Second and similarly consistently, other diagnoses insist on the persistence of cultural particularity in the world, often even suggesting that globalization tendencies may provoke the hardening of such cultural forms. As used to be the case with theories of nationalism and the nation-state, such reasoning is most often accompanied by the idea that cultural communities should give themselves a political form. The rise of communitarianism in political theory pre-dated the globalization debates and indeed at its outset was related solely to national communities. From the early 1990s onwards, however, this theme was integrated into a new culturalist diagnosis of the time, finding its most widely debated contribution in Samuel Huntingtons idea of a clash of civilizations. While this concept has rightly been criticized as intellectually and politically conservative, more innovative uses of what may be broadly understood as cultural thinking have also emerged in the context of the globalization debate, the most interesting of these probably being Johann Arnasons renewal of civilizational analysis in his recent Civilizations in Dispute.
Despite the richness of reasoning in both these points of view, and particularly in the latter one, what is most characteristic of the current debate is that the basic theoretical positions adopted can be criticized relatively easily on conceptual grounds.
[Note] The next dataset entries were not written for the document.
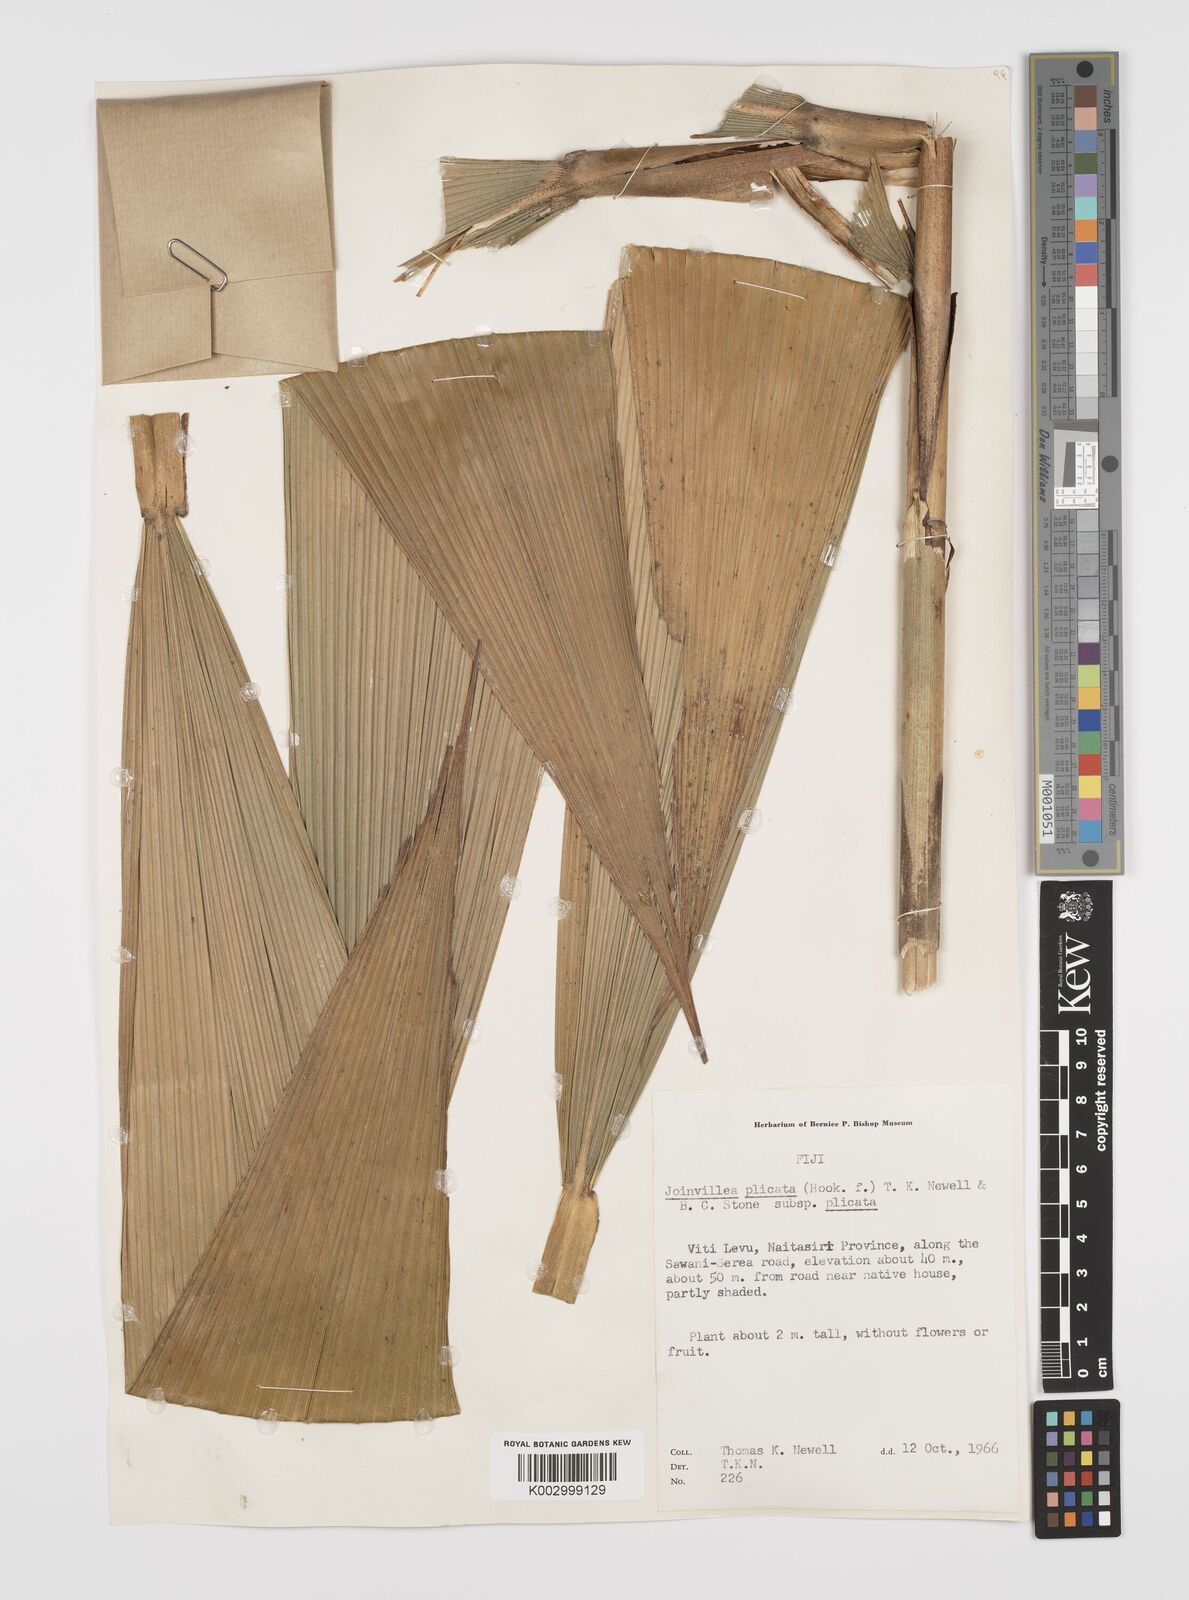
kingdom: Plantae
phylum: Tracheophyta
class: Liliopsida
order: Poales
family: Joinvilleaceae
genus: Joinvillea
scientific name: Joinvillea plicata
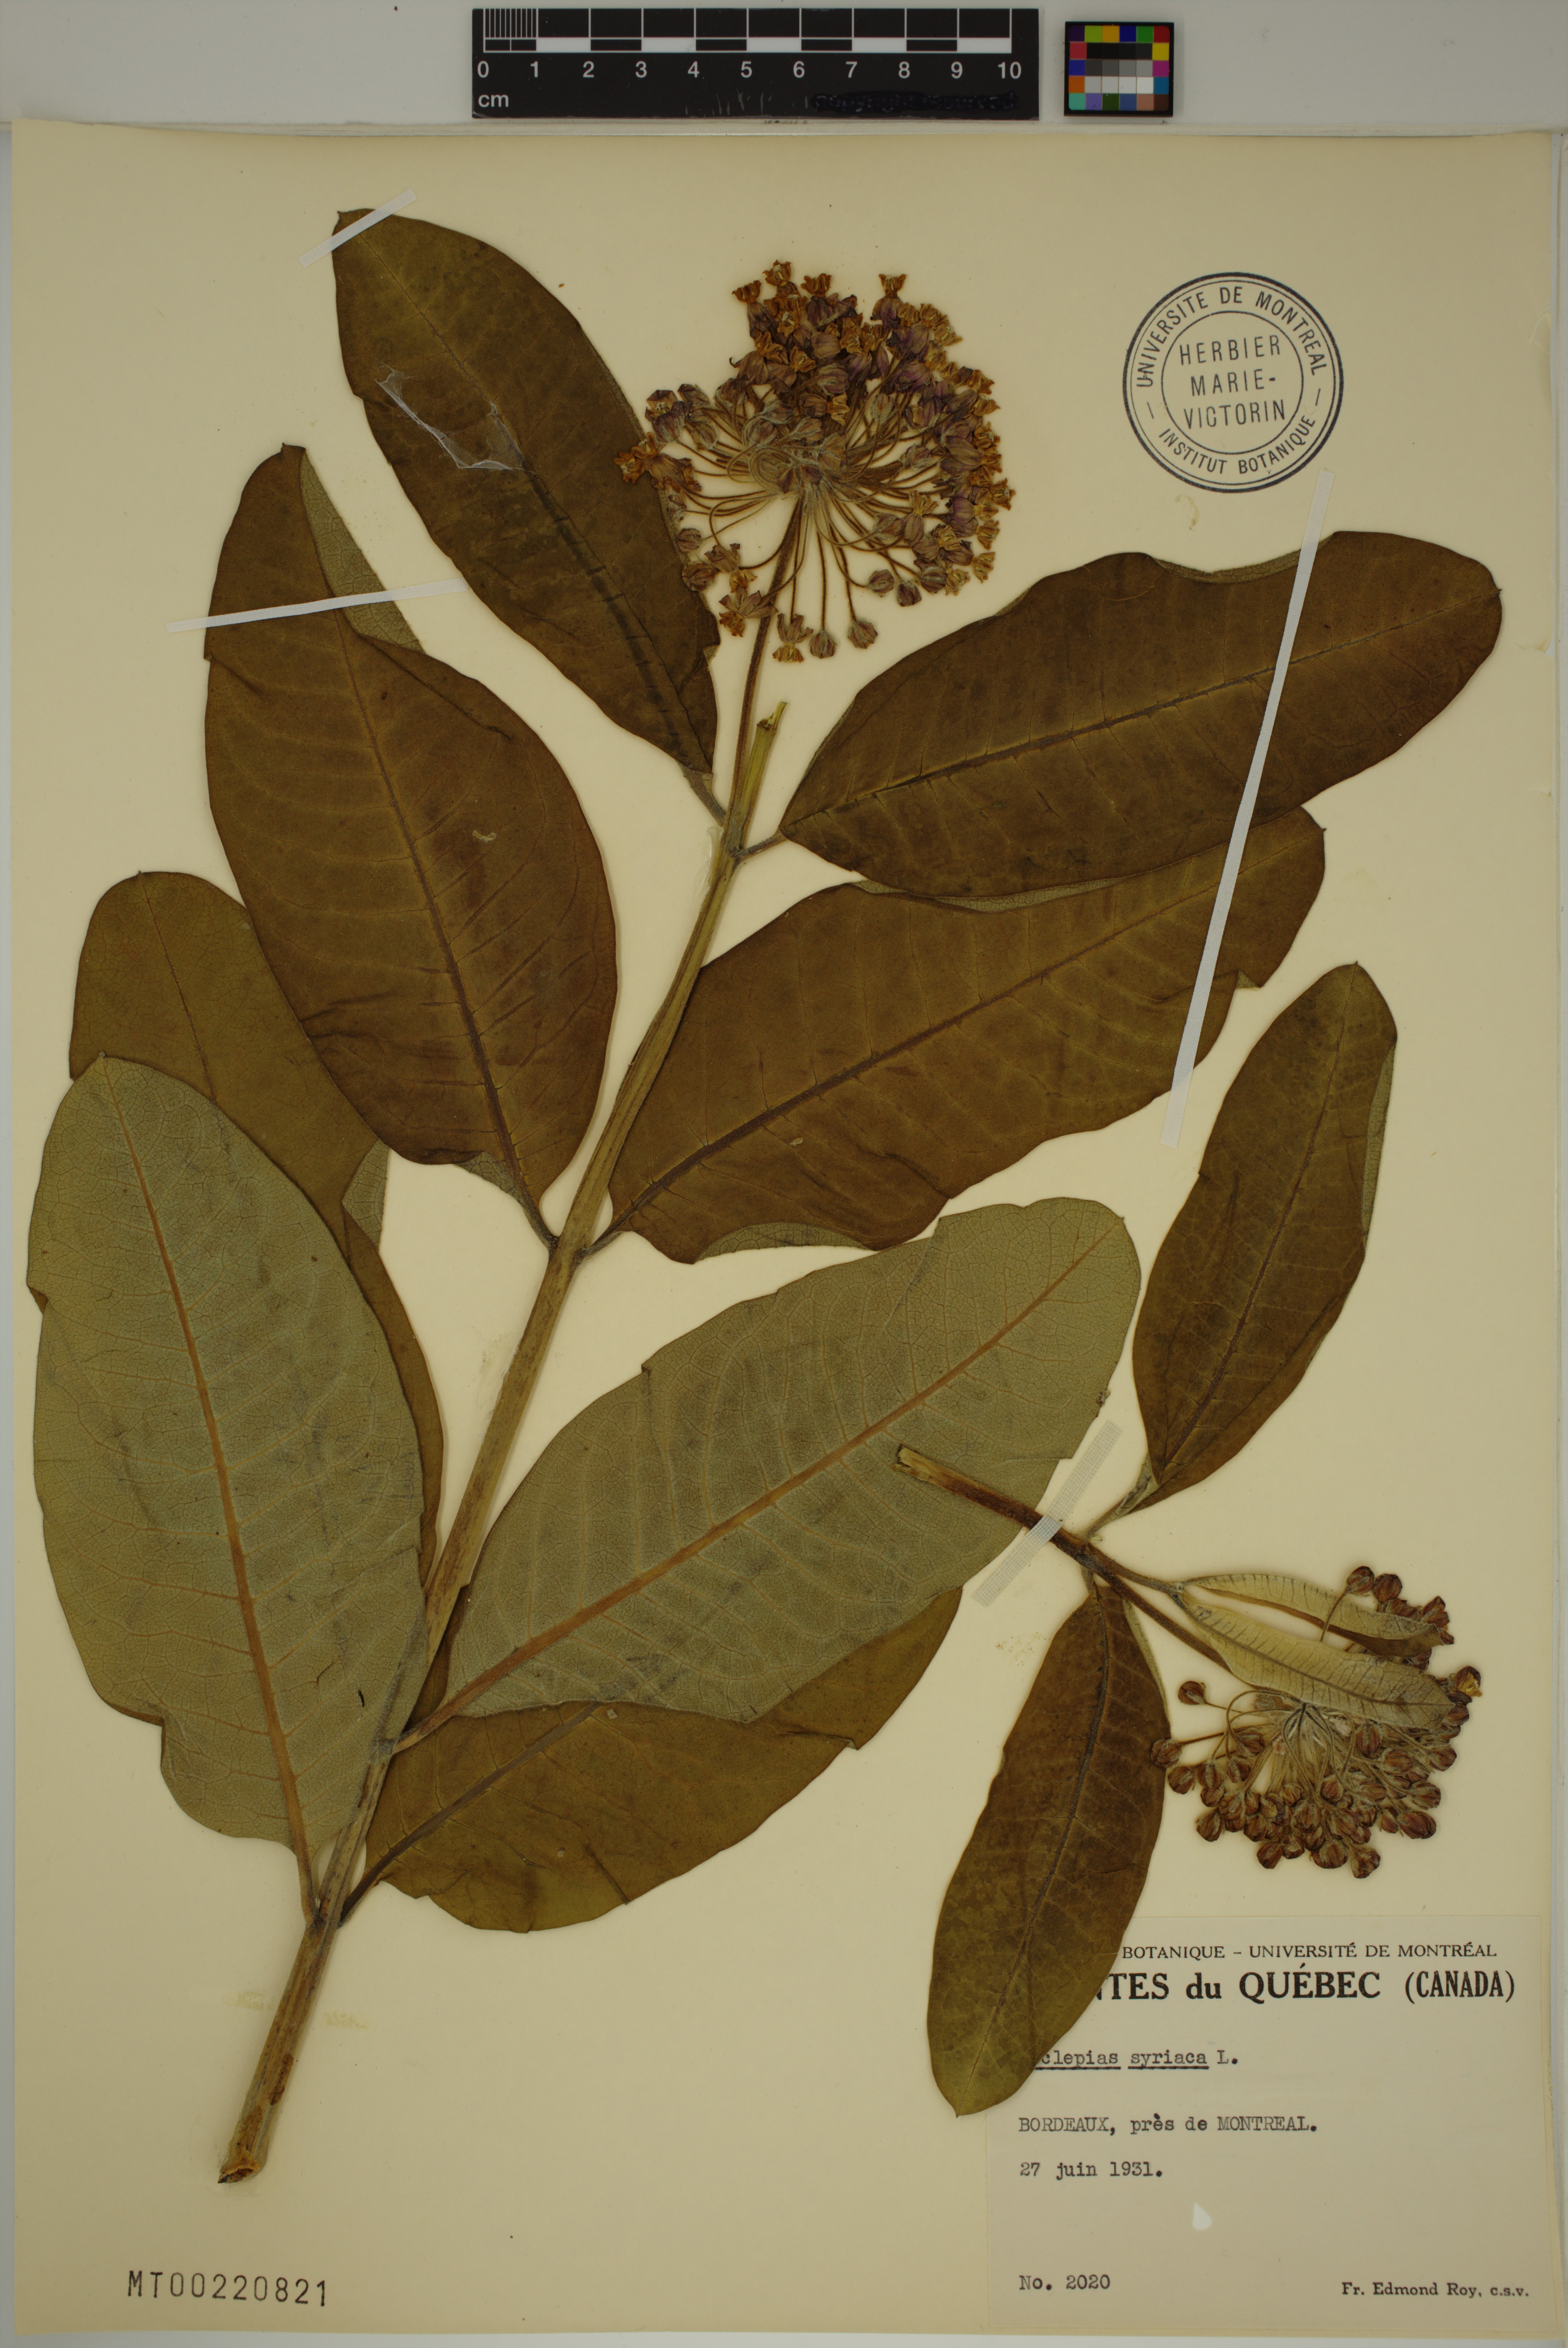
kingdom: Plantae
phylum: Tracheophyta
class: Magnoliopsida
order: Gentianales
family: Apocynaceae
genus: Asclepias
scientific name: Asclepias syriaca
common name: Common milkweed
It is, after all, not very difficult either to show that numerous social practices, even many economic ones, hardly globalize at all, or to raise doubts about the idea that social life naturally occurs within relatively closed and coherent cultural containers. As a consequence, a third position has emerged and consolidated as something like a critical mainstream for reasons I will explain, this is not an oxymoron in the globalization debate. It might be said that this third position emerged as the globalist take on the sociological debate about reflexive modernization, most strongly associated with Anthony Giddens and Ulrich Beck (and discussed as the third variant of globalism in chapter 3 below).